Aim of the exercise: Reproduce the line that holds "<td>6.482007</td>" together with all the lines after it up to the end of the entries.

Source information:
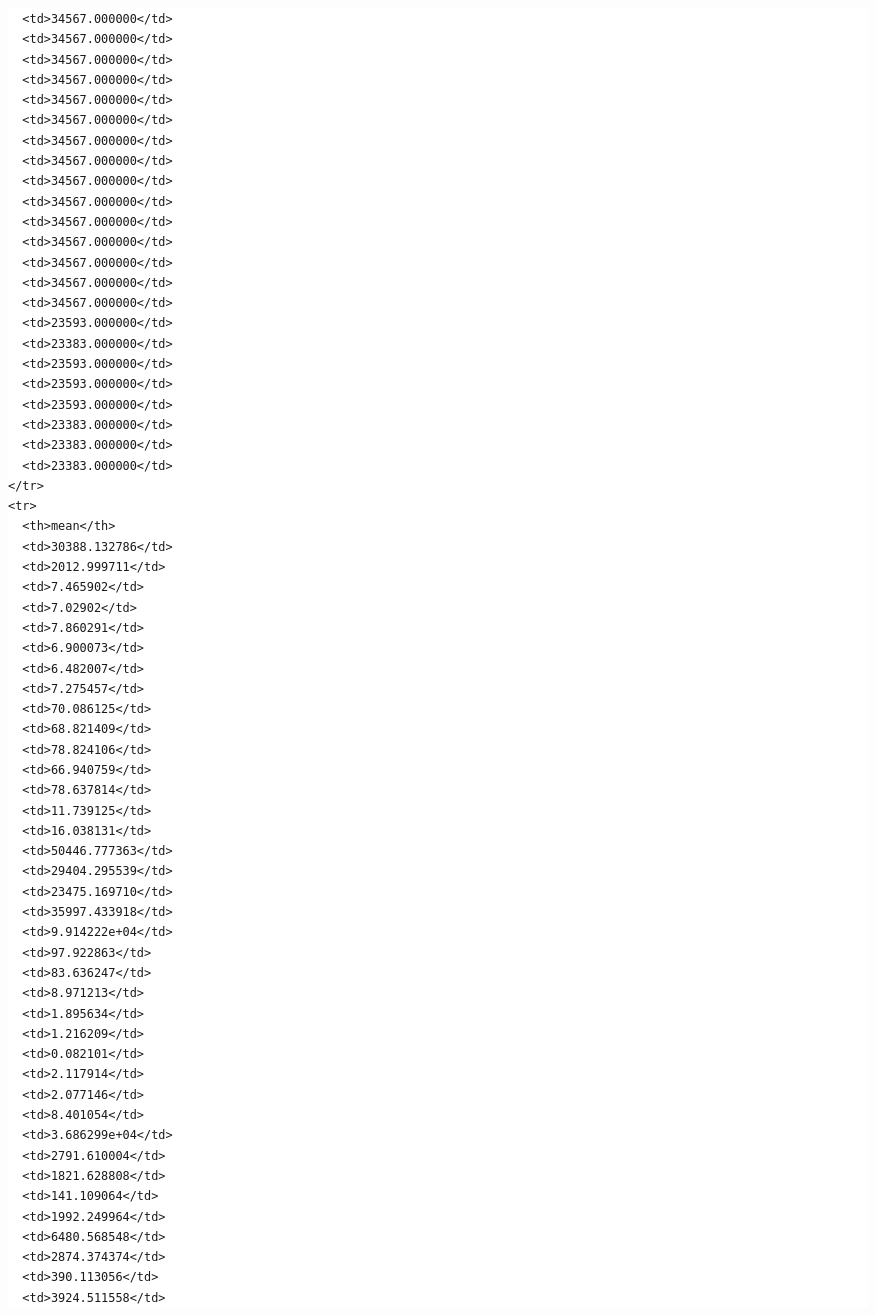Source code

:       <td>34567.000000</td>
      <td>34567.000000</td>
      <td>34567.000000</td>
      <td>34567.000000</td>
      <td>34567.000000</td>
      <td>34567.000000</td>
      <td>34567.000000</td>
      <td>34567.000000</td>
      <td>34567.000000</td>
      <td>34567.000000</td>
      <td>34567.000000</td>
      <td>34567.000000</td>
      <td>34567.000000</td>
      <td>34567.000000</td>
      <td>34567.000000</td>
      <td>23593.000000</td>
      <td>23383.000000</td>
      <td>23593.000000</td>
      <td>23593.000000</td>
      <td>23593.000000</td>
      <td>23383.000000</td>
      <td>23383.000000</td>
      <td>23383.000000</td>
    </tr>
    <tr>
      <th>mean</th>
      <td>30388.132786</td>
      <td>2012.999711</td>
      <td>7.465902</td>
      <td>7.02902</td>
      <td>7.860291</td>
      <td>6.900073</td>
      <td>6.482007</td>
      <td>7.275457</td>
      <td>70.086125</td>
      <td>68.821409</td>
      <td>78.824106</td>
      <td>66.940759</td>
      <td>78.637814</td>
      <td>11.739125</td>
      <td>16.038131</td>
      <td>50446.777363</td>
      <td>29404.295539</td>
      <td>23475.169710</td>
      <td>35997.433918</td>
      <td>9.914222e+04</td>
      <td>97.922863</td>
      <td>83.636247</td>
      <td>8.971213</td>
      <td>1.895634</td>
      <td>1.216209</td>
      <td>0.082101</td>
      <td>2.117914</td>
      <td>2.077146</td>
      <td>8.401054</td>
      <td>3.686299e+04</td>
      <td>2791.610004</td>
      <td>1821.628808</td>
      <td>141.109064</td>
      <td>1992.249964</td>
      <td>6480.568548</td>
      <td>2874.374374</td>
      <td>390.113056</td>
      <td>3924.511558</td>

Solution for this problem:
      <td>6.482007</td>
      <td>7.275457</td>
      <td>70.086125</td>
      <td>68.821409</td>
      <td>78.824106</td>
      <td>66.940759</td>
      <td>78.637814</td>
      <td>11.739125</td>
      <td>16.038131</td>
      <td>50446.777363</td>
      <td>29404.295539</td>
      <td>23475.169710</td>
      <td>35997.433918</td>
      <td>9.914222e+04</td>
      <td>97.922863</td>
      <td>83.636247</td>
      <td>8.971213</td>
      <td>1.895634</td>
      <td>1.216209</td>
      <td>0.082101</td>
      <td>2.117914</td>
      <td>2.077146</td>
      <td>8.401054</td>
      <td>3.686299e+04</td>
      <td>2791.610004</td>
      <td>1821.628808</td>
      <td>141.109064</td>
      <td>1992.249964</td>
      <td>6480.568548</td>
      <td>2874.374374</td>
      <td>390.113056</td>
      <td>3924.511558</td>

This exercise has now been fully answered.